« Ce petit couple, je veux le revoir, marié, dans les premiers mois de la vie
conjugale », avait dit Henri Langlois à François Truffaut en sortant d'une
projection de Baisers volés. Deux ans après, le metteur en scène renoua donc
avec Antoine Doinel, pour faire de cet éternel ado décalé un homme marié à
Christine, père d'un petit Alphonse et contraint de travailler.

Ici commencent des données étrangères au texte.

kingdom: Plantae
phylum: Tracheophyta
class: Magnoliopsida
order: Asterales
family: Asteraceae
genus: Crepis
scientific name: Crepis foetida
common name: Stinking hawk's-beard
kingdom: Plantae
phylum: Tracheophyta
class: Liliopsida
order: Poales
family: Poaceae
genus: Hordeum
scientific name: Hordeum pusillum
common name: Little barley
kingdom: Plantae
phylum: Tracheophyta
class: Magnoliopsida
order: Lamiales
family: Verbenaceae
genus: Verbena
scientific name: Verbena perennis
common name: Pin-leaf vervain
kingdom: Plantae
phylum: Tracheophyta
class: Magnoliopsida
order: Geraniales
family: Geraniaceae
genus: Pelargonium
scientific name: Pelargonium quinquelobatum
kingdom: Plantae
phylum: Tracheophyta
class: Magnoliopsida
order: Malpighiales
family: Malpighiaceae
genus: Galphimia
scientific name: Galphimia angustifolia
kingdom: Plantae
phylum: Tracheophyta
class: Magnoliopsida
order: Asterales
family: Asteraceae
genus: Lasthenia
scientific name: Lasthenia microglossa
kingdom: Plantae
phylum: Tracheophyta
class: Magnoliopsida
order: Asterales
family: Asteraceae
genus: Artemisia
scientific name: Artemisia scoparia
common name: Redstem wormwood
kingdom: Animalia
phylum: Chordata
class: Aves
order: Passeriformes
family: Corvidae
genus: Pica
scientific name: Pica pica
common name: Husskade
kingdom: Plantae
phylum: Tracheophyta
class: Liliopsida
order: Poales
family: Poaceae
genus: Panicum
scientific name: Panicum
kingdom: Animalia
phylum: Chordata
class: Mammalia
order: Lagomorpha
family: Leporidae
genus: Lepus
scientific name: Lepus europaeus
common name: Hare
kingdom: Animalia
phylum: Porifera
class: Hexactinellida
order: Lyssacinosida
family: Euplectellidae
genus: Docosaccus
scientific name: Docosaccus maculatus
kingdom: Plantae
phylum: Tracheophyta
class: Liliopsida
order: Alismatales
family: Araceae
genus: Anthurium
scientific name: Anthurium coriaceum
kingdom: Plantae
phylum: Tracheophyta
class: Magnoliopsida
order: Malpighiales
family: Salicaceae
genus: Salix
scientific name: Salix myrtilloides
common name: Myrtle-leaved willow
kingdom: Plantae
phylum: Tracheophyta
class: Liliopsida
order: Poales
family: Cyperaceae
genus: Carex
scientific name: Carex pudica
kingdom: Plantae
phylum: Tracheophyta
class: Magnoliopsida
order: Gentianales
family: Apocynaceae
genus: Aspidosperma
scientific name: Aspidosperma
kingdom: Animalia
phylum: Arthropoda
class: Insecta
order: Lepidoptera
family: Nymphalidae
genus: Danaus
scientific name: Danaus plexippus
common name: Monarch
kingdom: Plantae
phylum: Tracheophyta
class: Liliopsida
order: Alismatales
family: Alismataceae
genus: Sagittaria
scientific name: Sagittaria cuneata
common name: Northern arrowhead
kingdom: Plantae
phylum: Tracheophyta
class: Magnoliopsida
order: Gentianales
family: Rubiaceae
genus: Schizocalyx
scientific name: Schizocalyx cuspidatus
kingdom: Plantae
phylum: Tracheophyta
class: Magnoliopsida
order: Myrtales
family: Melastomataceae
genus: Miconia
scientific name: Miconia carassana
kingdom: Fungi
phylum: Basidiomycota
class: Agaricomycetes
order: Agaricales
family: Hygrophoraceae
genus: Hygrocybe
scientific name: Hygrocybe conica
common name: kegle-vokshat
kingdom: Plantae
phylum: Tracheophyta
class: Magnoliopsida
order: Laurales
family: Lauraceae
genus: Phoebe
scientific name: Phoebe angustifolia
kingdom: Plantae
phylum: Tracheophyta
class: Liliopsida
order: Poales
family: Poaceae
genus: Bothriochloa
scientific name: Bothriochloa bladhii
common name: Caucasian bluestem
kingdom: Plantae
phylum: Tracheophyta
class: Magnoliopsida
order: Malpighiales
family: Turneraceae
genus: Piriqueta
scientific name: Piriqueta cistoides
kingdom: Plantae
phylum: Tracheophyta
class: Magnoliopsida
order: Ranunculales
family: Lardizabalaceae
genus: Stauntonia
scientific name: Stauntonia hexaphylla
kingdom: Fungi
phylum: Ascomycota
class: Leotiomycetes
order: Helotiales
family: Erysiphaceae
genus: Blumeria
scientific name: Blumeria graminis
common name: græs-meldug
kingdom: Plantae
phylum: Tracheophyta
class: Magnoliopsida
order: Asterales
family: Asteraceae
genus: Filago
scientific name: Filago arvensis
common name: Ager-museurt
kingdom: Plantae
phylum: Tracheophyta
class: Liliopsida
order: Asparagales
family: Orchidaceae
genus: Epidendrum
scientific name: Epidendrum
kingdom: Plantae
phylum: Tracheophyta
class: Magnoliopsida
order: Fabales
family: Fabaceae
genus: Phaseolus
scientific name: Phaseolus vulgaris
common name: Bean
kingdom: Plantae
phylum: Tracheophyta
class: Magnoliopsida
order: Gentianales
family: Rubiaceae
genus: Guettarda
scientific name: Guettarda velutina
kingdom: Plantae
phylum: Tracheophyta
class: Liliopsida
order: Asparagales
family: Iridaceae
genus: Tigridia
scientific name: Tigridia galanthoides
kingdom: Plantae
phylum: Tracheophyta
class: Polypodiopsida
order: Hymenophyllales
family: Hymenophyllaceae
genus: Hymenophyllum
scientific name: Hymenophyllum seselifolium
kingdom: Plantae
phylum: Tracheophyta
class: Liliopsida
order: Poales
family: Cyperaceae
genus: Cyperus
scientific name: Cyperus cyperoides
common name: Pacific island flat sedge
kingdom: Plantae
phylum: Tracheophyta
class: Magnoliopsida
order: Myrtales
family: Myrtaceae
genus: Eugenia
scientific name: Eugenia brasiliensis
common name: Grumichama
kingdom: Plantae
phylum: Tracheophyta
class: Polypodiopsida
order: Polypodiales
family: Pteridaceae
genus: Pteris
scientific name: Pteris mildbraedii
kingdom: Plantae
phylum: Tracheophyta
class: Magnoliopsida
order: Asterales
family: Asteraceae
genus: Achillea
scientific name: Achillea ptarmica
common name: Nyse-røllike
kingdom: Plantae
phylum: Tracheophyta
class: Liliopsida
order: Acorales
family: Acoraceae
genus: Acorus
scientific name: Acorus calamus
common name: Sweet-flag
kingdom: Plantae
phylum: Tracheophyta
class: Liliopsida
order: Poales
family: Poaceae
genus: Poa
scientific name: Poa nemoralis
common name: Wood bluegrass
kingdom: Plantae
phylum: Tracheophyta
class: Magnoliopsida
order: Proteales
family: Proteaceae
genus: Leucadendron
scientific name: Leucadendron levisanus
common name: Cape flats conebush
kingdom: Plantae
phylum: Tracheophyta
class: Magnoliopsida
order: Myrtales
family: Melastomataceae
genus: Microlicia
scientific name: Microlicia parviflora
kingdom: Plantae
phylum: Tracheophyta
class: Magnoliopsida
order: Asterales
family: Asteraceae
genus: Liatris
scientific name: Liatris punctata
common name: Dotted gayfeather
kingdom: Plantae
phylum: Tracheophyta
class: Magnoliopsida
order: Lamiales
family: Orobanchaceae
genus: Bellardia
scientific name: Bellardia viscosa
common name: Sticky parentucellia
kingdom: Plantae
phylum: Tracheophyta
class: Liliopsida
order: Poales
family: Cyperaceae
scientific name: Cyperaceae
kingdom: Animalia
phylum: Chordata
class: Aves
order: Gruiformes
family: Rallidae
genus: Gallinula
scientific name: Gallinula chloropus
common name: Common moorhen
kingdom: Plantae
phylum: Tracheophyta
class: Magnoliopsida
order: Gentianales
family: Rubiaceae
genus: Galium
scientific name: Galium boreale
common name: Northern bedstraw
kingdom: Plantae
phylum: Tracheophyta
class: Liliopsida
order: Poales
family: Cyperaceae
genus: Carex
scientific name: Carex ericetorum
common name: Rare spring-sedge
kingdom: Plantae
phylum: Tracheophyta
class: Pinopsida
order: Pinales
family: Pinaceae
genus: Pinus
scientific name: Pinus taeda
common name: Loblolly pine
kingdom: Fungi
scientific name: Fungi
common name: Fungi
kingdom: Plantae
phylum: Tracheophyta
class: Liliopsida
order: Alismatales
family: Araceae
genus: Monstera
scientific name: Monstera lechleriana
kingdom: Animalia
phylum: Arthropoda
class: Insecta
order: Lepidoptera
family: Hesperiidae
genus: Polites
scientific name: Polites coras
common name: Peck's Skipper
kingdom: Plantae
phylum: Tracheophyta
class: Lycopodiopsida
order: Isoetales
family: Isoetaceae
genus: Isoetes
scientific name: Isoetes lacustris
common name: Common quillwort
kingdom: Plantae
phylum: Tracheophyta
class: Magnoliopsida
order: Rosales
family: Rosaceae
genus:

Chronique légère et burlesque du passage à l'âge adulte autour d'une petite
cour d'immeuble désuète où Antoine teinte des oeillets en cherchant le rouge
absolu, de quais de métro où M. Hulot fait figure d'apparition, de cours d'eau
artificiels où Antoine (bien avant Bertrand Morane, « l'homme qui aimait les
femmes ») téléguide de petits bateaux.
Mais c'est aussi pour Truffaut un règlement de comptes mélancolique avec son
double. Son Doinel est un adulte improbable, impossible. Au domicile conjugal,
il préférera de trompeurs parfums d'Orient, juste le temps de perdre Christine.
Puis de la récupérer dans un épilogue qui augure le renoncement mutuel. Pour
Truffaut, comme pour Antoine, l'amour n'est jamais plus beau qu'en fuite.